(INFORMATION GIVEN Opens)
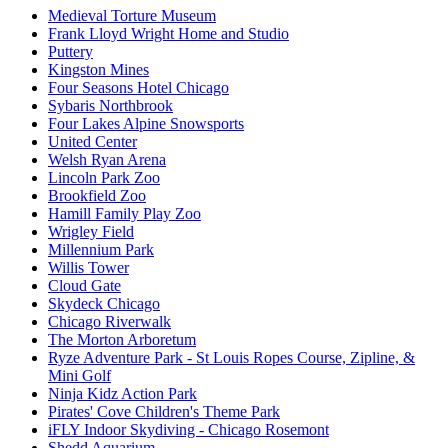
Medieval Torture Museum
Frank Lloyd Wright Home and Studio
Puttery
Kingston Mines
Four Seasons Hotel Chicago
Sybaris Northbrook
Four Lakes Alpine Snowsports
United Center
Welsh Ryan Arena
Lincoln Park Zoo
Brookfield Zoo
Hamill Family Play Zoo
Wrigley Field
Millennium Park
Willis Tower
Cloud Gate
Skydeck Chicago
Chicago Riverwalk
The Morton Arboretum
Ryze Adventure Park - St Louis Ropes Course, Zipline, &
Mini Golf
Ninja Kidz Action Park
Pirates' Cove Children's Theme Park
iFLY Indoor Skydiving - Chicago Rosemont
Shedd Aquarium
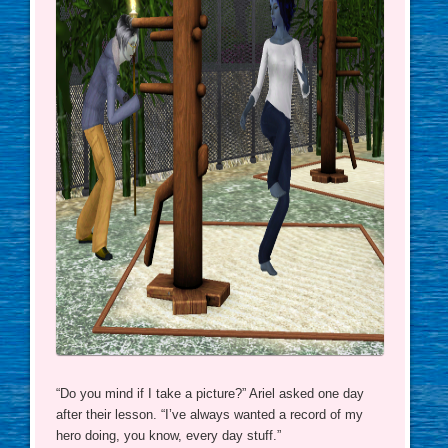
“Do you mind if I take a picture?” Ariel asked one day
after their lesson. “I’ve always wanted a record of my
hero doing, you know, every day stuff.”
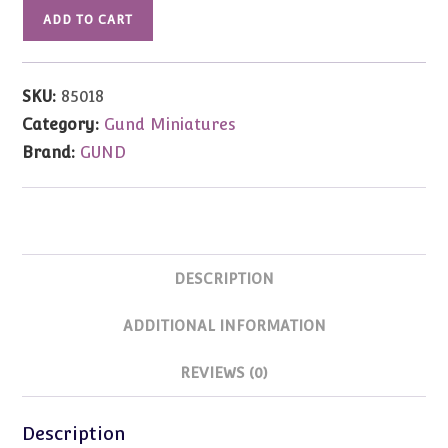
Amy
ADD TO CART
Joy
Bear
by
SKU:
85018
Janet
Category:
Gund Miniatures
Wilson
Brand:
GUND
3"
quantity
DESCRIPTION
ADDITIONAL INFORMATION
REVIEWS (0)
Description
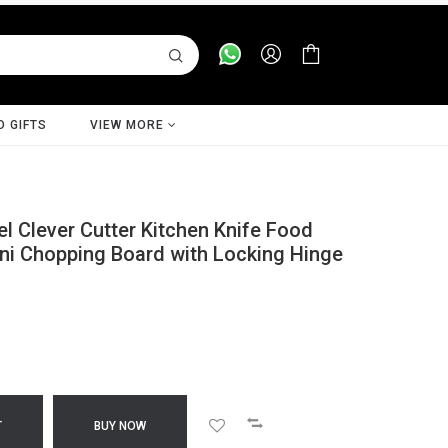
D GIFTS
VIEW MORE
l Clever Cutter Kitchen Knife Food
ini Chopping Board with Locking Hinge
T
BUY NOW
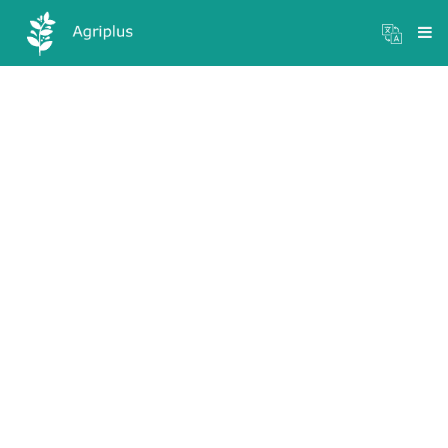
Mandi Prices
×
Login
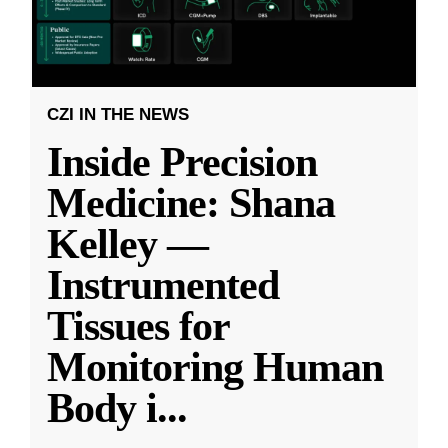
CZI IN THE NEWS
Inside Precision
Medicine: Shana
Kelley —
Instrumented
Tissues for
Monitoring Human
Body i
...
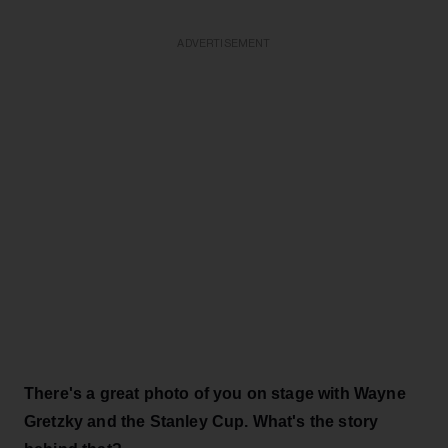
ADVERTISEMENT
There's a great photo of you on stage with Wayne
Gretzky and the Stanley Cup. What's the story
(INFORMATION GIVEN Closes)
The word "Four" appears in some lines above. Return every one of those lines.

Four Seasons Hotel Chicago
Four Lakes Alpine Snowsports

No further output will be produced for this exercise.